## Page extract

§

What this shows us is that the right hand consists entirely of close five-finger shapes, the only adjustments are changes of position. The left hand, conversely, consists entirely of shape-changes between triads in root position, first and second inversions, and one seventh chord. Glance through any collection of elementary or intermediate repertoire, and you will see similar shapes and patterns—and, of course, the majority of even advanced Classical repertoire! You will probably have noticed the very similar left-hand patterns in both the Schumann and Burgmüller extracts above. This is no accident; and while not all the pieces that early-stage students will encounter will be quite so similar, or indeed quite so straightforward in their keyboard choreography, I believe there is enormous advantage to inculcating as soon as possible this approach. Firstly, seeing the chordal patterns that underpin melodies and their accompaniments; and secondly, thinking of the fingerings that these chordal patterns require in terms of hand-shape and keyboard-position. Students often struggle because they see what we might call the music’s ‘face’. Faces are fairly distinctive. Skulls are far harder to tell apart. Recognising the ‘skeletal’ features of the pieces we learn—thinking in terms of the music’s bones, not being distracted by the soft tissue—helps us learn faster.

The Myth of Weak Fingers

It is commonly supposed among us pianists that the ring fingerour ‘fourth’ finger, ever since the ‘English’ fingering system was by and large superseded by the ‘continental’ system—is the weakest. This has evolved into a separation of the ‘outside’ and ‘inside’ fingers, those further from or closer to the thumb respectively, and the categorisation of these groups as ‘weak’ and ‘strong’.

To be sure, the thumb is larger and heavier, but in terms of pianistics—a magnificent term I first encountered in Cortot’s edition of Chopin’s Études, and which I have since endeavoured to use at least once daily—the thumb really needs to be considered as a different species of digit entirely. But still the idea of weak fingers, most particularly the fourth but also the fifth, persists. Let me tell you, in pianistic terms, there is no such thing as a weak finger, there is only poor finger-use.

Let’s first apply a bit of commonsense before going on to examine why this idea of weak fingers came about, and why it has persisted for so long.

The commonsense: a thing you might have heard of called YouTube offers countless examples of brilliant young pianists playing all sorts of challenging stuff. It would follow that, if sheer physical strength were a pre-requisite for pianism, no child would have the ‘muscularity’ to rattle off a Rach 2 or Tchaik 1, but they do. Even when they’re out of the prodigy phase, not all great pianists resemble 18-stone bodybuilders. Yes, weight might help, especially when you’re trying to make enough sound to fill a large hall, but there has to be more to it than just strength.

So, whence comes this concern with strength, and the corollary dread of ‘weak fingers’?

§

## Dataset content
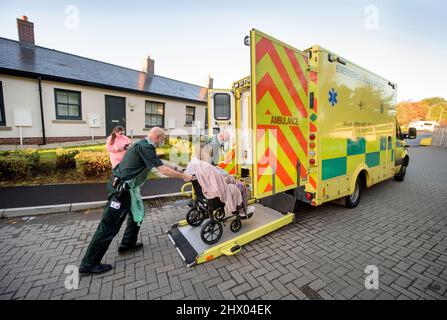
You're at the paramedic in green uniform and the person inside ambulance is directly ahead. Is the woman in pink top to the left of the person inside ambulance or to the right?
left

§

## Using the information
(a) Repeat the stretch of the piano essay from "To be sure, the" through "for so long." word for word.
(b) Write the next part of the essay on piano fingers and hand shapes, picking up right after its last sentence.

## Task-by-task results
(a)
To be sure, the thumb is larger and heavier, but in terms of pianistics—a magnificent term I first encountered in Cortot’s edition of Chopin’s Études, and which I have since endeavoured to use at least once daily—the thumb really needs to be considered as a different species of digit entirely. But still the idea of weak fingers, most particularly the fourth but also the fifth, persists. Let me tell you, in pianistic terms, there is no such thing as a weak finger, there is only poor finger-use.

Let’s first apply a bit of commonsense before going on to examine why this idea of weak fingers came about, and why it has persisted for so long.

(b)
We need to go back to the early days of the piano, the late eighteenth century, to find our answer. During its infancy, the piano resembled the harpsichord far more closely than it did the modern piano. It was only with the Industrial Revolution and the addition of the cast-iron frame that the body of the instrument could bear the tension generated by the strings that the expansion of the piano’s range demanded; all-wood frames buckled and warped. If the early instrument physically resembled the harpsichord, the digital control of dynamics and attack would surely have made people think of the clavichord, an instrument so small and incapable of projection it was considered suitable for teaching and practice, but not really for performance. The idea of ‘piano technique’ as distinct from ‘harpsichord technique’ had not really evolved, and so the earliest published keyboard tutors—the market for which flourished as the instruments proliferated throughout the homes of the wealthy and not-so wealthy middle-classes in the emerging urban centres of Western Europe—did very little to address the increasingly different technical demands of the piano to those of its predecessors, whose shallower key-beds and lighter actions required no involvement of the body beyond the hand. Of course, an Érard from the 1830s would feel heavy to anyone used to a Walter from the turn of the 19th century. The instinctive response to needing to move a heavier weight is to get stronger. The idea of ‘lifting the fingers high’ and developing ‘independence’ really originates here. The mechanism of the harpsichord is such that the ‘fingers-only’ approach is effective. But as soon as the key has to move further, and there is more action-weight behind the key, the fingers alone are insufficient to the task.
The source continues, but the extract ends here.